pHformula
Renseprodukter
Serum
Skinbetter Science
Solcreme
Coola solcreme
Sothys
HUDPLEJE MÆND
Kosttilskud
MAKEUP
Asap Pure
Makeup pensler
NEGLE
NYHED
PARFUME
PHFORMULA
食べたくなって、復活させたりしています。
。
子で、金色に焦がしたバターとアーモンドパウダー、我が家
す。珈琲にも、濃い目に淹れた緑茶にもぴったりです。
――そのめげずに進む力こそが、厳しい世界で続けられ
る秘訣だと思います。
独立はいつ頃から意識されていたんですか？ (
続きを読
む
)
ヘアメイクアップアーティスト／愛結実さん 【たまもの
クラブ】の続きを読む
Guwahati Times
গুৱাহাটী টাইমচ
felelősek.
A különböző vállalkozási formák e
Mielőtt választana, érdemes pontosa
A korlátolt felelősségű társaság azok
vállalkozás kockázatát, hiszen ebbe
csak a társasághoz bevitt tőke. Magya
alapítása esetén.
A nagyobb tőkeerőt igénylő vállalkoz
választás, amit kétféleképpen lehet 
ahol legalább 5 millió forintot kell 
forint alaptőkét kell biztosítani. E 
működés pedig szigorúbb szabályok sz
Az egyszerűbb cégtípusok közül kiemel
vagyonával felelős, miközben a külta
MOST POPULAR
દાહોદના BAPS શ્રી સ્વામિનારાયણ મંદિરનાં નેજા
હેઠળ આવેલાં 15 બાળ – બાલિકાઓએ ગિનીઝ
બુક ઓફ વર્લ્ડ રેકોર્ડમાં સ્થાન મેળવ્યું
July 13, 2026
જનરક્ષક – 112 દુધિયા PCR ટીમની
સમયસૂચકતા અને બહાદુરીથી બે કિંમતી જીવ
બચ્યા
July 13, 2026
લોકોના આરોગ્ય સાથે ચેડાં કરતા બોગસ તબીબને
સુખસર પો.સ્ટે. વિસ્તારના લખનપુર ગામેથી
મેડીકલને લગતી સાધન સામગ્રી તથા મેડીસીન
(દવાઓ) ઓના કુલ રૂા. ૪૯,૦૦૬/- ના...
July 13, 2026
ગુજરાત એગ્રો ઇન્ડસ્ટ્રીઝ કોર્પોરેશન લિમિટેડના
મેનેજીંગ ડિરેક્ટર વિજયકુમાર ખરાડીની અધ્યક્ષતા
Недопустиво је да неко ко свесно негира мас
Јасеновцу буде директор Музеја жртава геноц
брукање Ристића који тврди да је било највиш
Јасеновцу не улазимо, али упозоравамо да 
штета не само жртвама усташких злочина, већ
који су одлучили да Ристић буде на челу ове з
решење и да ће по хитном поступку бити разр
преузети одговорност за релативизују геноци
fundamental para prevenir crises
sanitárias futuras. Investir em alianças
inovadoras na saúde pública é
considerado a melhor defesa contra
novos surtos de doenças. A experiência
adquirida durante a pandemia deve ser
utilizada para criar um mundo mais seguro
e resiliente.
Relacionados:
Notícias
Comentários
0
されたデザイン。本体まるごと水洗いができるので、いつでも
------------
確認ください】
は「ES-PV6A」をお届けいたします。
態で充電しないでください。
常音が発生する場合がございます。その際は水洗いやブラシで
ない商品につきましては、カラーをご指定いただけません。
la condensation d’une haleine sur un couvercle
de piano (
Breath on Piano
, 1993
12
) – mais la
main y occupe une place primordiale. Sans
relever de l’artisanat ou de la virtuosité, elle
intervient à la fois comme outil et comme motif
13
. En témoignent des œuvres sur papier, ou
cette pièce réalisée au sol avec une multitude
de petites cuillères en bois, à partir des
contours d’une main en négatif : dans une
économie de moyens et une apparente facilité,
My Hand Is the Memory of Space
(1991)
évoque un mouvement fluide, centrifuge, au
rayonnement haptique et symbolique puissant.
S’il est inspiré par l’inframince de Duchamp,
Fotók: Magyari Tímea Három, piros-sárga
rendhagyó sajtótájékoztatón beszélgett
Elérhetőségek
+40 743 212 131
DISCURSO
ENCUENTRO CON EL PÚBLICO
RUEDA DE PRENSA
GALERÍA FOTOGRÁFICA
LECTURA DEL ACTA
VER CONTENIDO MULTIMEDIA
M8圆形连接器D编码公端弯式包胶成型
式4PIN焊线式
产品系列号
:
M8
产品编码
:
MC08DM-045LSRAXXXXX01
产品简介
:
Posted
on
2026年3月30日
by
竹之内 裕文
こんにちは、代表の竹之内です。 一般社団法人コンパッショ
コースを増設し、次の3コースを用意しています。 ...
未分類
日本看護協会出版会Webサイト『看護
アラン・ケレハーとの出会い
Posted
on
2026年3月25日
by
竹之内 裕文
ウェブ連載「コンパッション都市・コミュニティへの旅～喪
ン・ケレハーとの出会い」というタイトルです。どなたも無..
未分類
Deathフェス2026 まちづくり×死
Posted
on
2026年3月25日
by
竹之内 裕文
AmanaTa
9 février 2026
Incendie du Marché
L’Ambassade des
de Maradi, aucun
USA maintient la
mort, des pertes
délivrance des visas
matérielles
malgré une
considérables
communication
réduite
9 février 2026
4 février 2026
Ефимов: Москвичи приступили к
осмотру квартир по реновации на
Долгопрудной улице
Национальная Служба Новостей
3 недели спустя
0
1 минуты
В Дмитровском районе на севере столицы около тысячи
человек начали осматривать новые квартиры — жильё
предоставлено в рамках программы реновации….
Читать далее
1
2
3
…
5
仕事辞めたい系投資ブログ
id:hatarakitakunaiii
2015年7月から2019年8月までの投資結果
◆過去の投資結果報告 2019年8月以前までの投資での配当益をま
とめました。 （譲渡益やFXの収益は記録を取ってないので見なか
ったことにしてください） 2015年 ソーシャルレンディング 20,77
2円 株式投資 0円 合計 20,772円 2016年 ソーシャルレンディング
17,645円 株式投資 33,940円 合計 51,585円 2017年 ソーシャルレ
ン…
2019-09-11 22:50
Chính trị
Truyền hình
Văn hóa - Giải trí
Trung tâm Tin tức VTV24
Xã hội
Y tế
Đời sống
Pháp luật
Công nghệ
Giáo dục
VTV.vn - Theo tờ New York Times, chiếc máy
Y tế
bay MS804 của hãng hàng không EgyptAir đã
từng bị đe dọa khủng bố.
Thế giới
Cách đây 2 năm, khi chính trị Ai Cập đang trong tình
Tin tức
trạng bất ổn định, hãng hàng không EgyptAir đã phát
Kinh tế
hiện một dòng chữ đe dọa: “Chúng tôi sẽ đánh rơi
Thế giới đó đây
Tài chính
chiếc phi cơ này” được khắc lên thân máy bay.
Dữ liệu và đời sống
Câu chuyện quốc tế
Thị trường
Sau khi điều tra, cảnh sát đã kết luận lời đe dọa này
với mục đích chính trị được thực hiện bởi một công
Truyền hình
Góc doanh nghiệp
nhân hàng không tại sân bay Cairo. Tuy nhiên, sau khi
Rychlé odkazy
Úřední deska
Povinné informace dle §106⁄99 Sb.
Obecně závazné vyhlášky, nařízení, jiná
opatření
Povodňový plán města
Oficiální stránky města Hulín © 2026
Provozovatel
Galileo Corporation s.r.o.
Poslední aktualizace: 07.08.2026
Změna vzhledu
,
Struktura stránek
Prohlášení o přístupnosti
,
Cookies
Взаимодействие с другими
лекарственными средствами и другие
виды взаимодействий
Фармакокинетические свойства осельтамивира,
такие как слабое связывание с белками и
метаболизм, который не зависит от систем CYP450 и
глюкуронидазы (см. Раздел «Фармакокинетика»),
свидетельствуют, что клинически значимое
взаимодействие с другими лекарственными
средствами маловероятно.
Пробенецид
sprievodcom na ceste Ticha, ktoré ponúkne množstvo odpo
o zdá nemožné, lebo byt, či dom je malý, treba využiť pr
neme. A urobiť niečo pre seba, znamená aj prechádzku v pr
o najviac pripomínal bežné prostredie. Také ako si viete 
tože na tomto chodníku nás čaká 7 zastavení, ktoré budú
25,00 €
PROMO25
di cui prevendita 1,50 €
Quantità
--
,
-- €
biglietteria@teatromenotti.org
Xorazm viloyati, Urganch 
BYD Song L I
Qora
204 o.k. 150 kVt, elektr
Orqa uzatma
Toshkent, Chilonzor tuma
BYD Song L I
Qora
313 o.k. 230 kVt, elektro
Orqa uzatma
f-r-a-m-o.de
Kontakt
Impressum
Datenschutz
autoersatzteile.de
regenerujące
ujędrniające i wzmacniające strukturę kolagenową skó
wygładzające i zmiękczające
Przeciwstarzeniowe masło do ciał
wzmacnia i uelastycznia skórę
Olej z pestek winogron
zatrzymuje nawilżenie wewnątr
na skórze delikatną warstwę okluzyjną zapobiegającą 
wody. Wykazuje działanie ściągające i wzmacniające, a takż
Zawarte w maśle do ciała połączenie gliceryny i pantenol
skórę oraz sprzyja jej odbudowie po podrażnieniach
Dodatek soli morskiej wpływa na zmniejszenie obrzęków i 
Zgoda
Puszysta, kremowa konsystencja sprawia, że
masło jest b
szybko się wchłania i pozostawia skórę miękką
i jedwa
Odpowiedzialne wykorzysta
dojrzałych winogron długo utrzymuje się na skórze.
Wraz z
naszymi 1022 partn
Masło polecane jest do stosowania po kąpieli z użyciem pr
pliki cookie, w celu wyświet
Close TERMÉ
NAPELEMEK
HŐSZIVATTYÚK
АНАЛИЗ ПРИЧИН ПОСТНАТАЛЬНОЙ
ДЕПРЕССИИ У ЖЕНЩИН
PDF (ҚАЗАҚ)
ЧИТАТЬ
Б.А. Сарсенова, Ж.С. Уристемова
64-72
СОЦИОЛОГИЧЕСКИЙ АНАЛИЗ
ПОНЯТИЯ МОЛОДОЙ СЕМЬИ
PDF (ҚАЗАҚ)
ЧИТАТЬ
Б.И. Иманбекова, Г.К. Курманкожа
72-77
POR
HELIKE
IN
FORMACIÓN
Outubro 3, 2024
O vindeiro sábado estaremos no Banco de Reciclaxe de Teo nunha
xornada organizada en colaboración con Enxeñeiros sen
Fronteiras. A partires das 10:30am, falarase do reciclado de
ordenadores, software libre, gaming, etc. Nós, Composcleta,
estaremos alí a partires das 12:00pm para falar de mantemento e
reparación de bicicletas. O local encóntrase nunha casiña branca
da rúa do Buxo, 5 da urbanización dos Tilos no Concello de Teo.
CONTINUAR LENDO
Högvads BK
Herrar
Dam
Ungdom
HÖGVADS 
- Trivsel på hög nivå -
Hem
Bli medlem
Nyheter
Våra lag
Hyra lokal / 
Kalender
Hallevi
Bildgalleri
------------------------------------------------
* Wat te doen
Neem de items letterlijk over, vanaf de allereerste regel tot en met de regel waarin "A nagyobb tőkeerőt igénylő vállalkoz" staat.

* De uitgevoerde taak
pHformula
Renseprodukter
Serum
Skinbetter Science
Solcreme
Coola solcreme
Sothys
HUDPLEJE MÆND
Kosttilskud
MAKEUP
Asap Pure
Makeup pensler
NEGLE
NYHED
PARFUME
PHFORMULA
食べたくなって、復活させたりしています。
。
子で、金色に焦がしたバターとアーモンドパウダー、我が家
す。珈琲にも、濃い目に淹れた緑茶にもぴったりです。
――そのめげずに進む力こそが、厳しい世界で続けられ
る秘訣だと思います。
独立はいつ頃から意識されていたんですか？ (
続きを読
む
)
ヘアメイクアップアーティスト／愛結実さん 【たまもの
クラブ】の続きを読む
Guwahati Times
গুৱাহাটী টাইমচ
felelősek.
A különböző vállalkozási formák e
Mielőtt választana, érdemes pontosa
A korlátolt felelősségű társaság azok
vállalkozás kockázatát, hiszen ebbe
csak a társasághoz bevitt tőke. Magya
alapítása esetén.
A nagyobb tőkeerőt igénylő vállalkoz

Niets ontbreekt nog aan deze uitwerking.